King v. Rotterdam Shopping Center, Inc.

Herlihy, J.

The complaint alleged in part that the wall upon which the infant plaintiff was playing at the time of his fall was built, maintained and controlled by the defendant Rotterdam Shopping Center, with the permission of the defendant Gordon, along the property dividing line.

It is further alleged that the defendants had knowledge of the said dangerous condition of the wall, permitted children to play thereon and that they negligently failed to properly improve the condition or to prevent children from using the wall.

These allegations are sufficiently broad to permit proof at the time of the trial that the retaining wall was improperly constructed and/or that a dangerous condition existed as a result of its construction.

The defendant Gordon interposed an answer containing general denials, but the defendant Rotterdam, after generally denying the allegations of the complaint, filed a cross complaint against defendant Gordon which alleged that he owned and controlled the wall, and asked that in the event of a judgment, the rights of the defendants be determined pursuant to CPLR 3019 (subd. [b]) (formerly Civ. Prac. Act, § 264).

After joinder of issue, the infant plaintiff was examined before trial which, in sum, showed that he was 12 years of age; that he went to the shopping center to meet his brother who was there on business; that to reach the wall he went through the front of the shopping center and then went around back; that while waiting for his brother he was playing on the wall with a friend, whose radio fell, and in attempting to retrieve *389it, plaintiff fell from the wall onto the G-ordon property, striking a stake used to hold up lily plants, and received the injuries complained of. The infant plaintiff testified that the wall on the Rotterdam side was approximately 3 feet high and in the appellants’ brief it is alleged, without dispute, that the retaining wall on the Gordon side was 9 feet, 10 inches high.

Special Term concluded that there was no actionable negligence against either of the defendants. The court further determined that there were no allegations of negligence as to any defects in the wall or faulty construction thereof and that infant plaintiff at best” was a licensee but if it should be determined that he was an invitee “ reasonable care only is required” and there is no proof of any structural defect or active negligence on the part of the defendants ”. The authorities relied upon by Special Term are precedents for setting aside verdicts and dismissing the complaints after a plenary trial.

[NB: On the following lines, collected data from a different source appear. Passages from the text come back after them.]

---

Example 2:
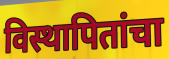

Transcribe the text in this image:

विस्थापितांचा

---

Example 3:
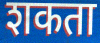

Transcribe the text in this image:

शकता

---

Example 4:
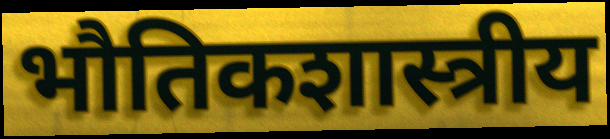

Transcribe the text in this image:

भौतिकशास्त्रीय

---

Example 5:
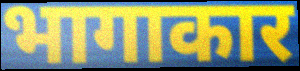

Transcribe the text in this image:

भागाकार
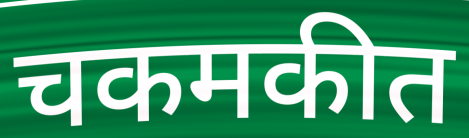
चकमकीत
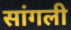
सांगली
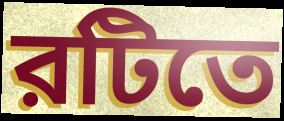
রটিতে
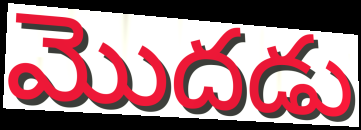
మొదడు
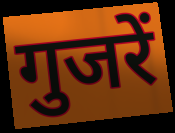
गुजरें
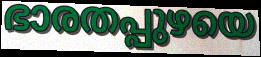
ഭാരതപ്പുഴയെ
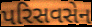
પરિસવસેન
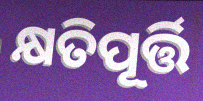
କ୍ଷତିପୂର୍ତ୍ତି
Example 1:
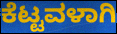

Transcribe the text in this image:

ಕೆಟ್ಟವಳಾಗಿ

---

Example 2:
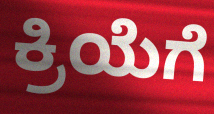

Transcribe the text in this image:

ಕ್ರಿಯೆಗೆ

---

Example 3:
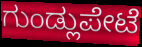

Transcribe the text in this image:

ಗುಂಡ್ಲುಪೇಟೆ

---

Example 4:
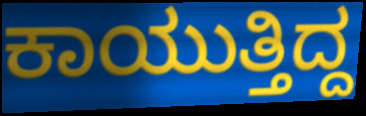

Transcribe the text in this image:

ಕಾಯುತ್ತಿದ್ದ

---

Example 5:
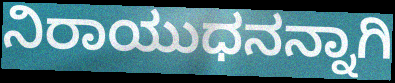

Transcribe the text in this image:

ನಿರಾಯುಧನನ್ನಾಗಿ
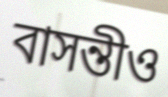
বাসন্তীও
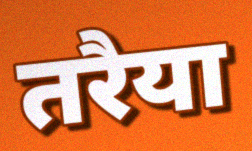
तरैया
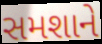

If there is a factual issue, summary judgment should be denied. (Di Sabato v. Soffes, 9 A D 2d 297; Eagle v. Janoff, 12 A D 2d 638; Cooper v. Greyhound Bus Corp., 13 A D 2d 173; Stearns v. City of Poughkeepsie, 19 A D 2d 901.) From this record, it may not be concluded as a matter of law that actionable negligence did not exist which is what is required if summary judgment is to be granted.

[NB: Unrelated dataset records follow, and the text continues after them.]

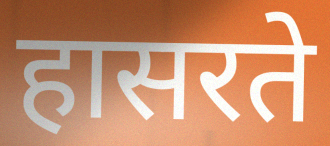
हासरते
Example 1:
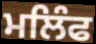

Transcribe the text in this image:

ਮਲਿੰਫ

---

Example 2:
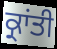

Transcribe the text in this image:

ਕ੍ਰਾਂਤੀ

The limited testimony of the infant plaintiff on the examination before trial is not sufficient to foreclose a factual issue regarding the happening of the accident, or to determine his status as a licensee or invitee.

Whether the defendant Rotterdam or the defendant Gordon, or both, constructed, owned, maintained or controlled the retaining wall is a question of fact.

Whether the defendants had knowledge that children congregated and played on the retaining wall is a question of fact.

WTiether the defendants permitted children to congregate and play on the retaining wall is a question of fact.

Whether the defendants failed to stop children from playing on the retaining wall is a question of fact.

Whether the retaining wall as constructed was improper and as such constituted a dangerous condition, in that there appeared to be a substantial drop to Gordon’s property, is a question of fact.

Whether the retaining wall was improperly constructed in that it did not have a railing across its top is a question of fact.

*390Whether the defendants had knowledge of the said dangerous condition of the retaining wall is a question of fact.

Whether the defendants failed to properly improve said dangerous condition is a question of fact.

Whether the act of the infant plaintiff was contributory negligence must be determined, his age, intelligence, experience and the circumstances of the accident must be taken into consideration.

We infer that prior to building the retaining wall there had been a gradual slope from the defendant Rotterdam’s property to the defendant Gordon’s property and that the construction of the wall substantially changed the contour of the land.

These queries, and there may be others, raise possible issues of fact as to the negligence of the defendants and show ‘1 facts sufficient to require a trial ”. (CPLR 3212, subd. [b].)

In the affidavit of defendant Rotterdam it was stated ‘1 that on the argument of the motion, a photograph or photographs, fairly and accurately depicting and portraying the wall in question, will be made available, and it will be seen therefrom that a perfectly good and solid and safe wall separated the real property of the respective defendants”. We note that there are no photographs before the court on this appeal.

The pleadings and affidavits of the movant parties demonstrate the existence of arguable issues which preclude granting summary judgment.

The cause of action, as alleged in the complaint, would appear to be governed by Mayer v. Temple Props. (307 N. Y. 559); Levine v. City of New York (309 N. Y. 88) and Soto v. City of New York (9 N Y 2d 683).

Judgment and order should be reversed on the law and the facts and the motions denied.